Sanırım ilk defa bu kadar katmanlı bir müzik projesiyle İstanbul’dasınız. Ne hissediyorsunuz?
İstanbul’u takdir ediyor ve seviyoruz. Yıllar önce Kunststiftung NRW’den bir hibe aldık ve İstanbul’da aylarca geçirdik. Her gün yağmurda ve karda bile bir mikrofonla şehri dolaşıp şehrin seslerini kaydettik. Büyük akordeoncu Muammer Ketencoğlu’nun yardım ve işbirliğiyle İstanbul’dan müzik kaydettik ve bunu Winter & Winter etiketiyle yayınladık. Ferhan & Ferzan Önder ile Fazıl Say’ın bestelerini de kaydettik. Ferhan & Ferzan 15-16 Aralık’ta Arter’de dünya prömiyerinde başrol oynayacak. Burada olmak inanılmaz heyecan verici. İstanbul bize zengin hediyeler veriyor ve seyirci önünde ilk performansın burada gerçekleşeceği için minnettar ve mutluyuz.
Önümüzdeki dönemde projenin akıbeti ne olacak? Yoksa yerini başka işlere mi bırakacak?
Dokuzuncu Dalga – Doğaya Övgü önümüzdeki yaz ZIFF’de (Zanzibar Uluslararası Film Festivali) gösterilecek. Avrupa’da, Prag’da başka gösterimler planlanıyor.
Sound Art Triptych adlı serginiz eş zamanlı olarak İstanbul’da olacak. Son olarak bu konu hakkında biraz bilgi alabilir miyiz?
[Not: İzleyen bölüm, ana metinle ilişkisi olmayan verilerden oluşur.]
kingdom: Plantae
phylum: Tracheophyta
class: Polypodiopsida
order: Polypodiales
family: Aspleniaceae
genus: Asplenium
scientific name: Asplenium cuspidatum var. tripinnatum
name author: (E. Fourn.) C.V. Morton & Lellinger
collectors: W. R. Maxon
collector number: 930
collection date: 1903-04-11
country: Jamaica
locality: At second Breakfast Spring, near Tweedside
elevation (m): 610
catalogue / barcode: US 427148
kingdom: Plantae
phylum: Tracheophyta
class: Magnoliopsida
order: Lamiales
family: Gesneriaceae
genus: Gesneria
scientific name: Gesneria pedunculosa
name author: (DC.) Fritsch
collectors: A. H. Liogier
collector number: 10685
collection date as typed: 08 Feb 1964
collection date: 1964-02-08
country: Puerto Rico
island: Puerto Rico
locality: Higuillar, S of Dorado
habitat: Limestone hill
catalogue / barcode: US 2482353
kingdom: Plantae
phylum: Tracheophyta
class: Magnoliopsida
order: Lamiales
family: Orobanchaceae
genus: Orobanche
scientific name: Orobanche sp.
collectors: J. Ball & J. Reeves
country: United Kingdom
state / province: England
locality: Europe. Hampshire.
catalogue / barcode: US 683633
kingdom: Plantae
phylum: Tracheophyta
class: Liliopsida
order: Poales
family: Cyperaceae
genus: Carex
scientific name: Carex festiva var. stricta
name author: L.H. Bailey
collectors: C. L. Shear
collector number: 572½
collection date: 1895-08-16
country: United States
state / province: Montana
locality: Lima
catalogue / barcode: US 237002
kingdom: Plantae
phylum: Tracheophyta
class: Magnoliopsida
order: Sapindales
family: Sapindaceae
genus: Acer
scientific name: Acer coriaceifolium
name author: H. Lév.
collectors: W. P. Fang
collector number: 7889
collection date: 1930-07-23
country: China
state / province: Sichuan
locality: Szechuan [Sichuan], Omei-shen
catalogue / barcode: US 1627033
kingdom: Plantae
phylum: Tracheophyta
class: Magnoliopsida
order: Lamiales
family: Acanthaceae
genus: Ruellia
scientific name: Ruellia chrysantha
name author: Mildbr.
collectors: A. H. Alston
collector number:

14 Ocak’a kadar Millî Reasürans Sanat Galerisi’nde birbirinden farklı sesli çalışmaları sergiliyoruz. Bunların arasında Dokuzuncu Dalga’nın 3 kanallı video ve 8 kanallı ses enstalasyonu yer alıyor. Ama aynı zamanda anıtsal çalışma Poem of a Cell – Triptych of Love and Ecstasy’yi (2017) de gösteriyoruz. Seyircinin kelimenin tam anlamıyla seslerimizin ve filmlerimizin içine düşmesine, vücudundaki gerilimi atmasına ve başka bir dünyaya girmesine izin vermesini umuyoruz.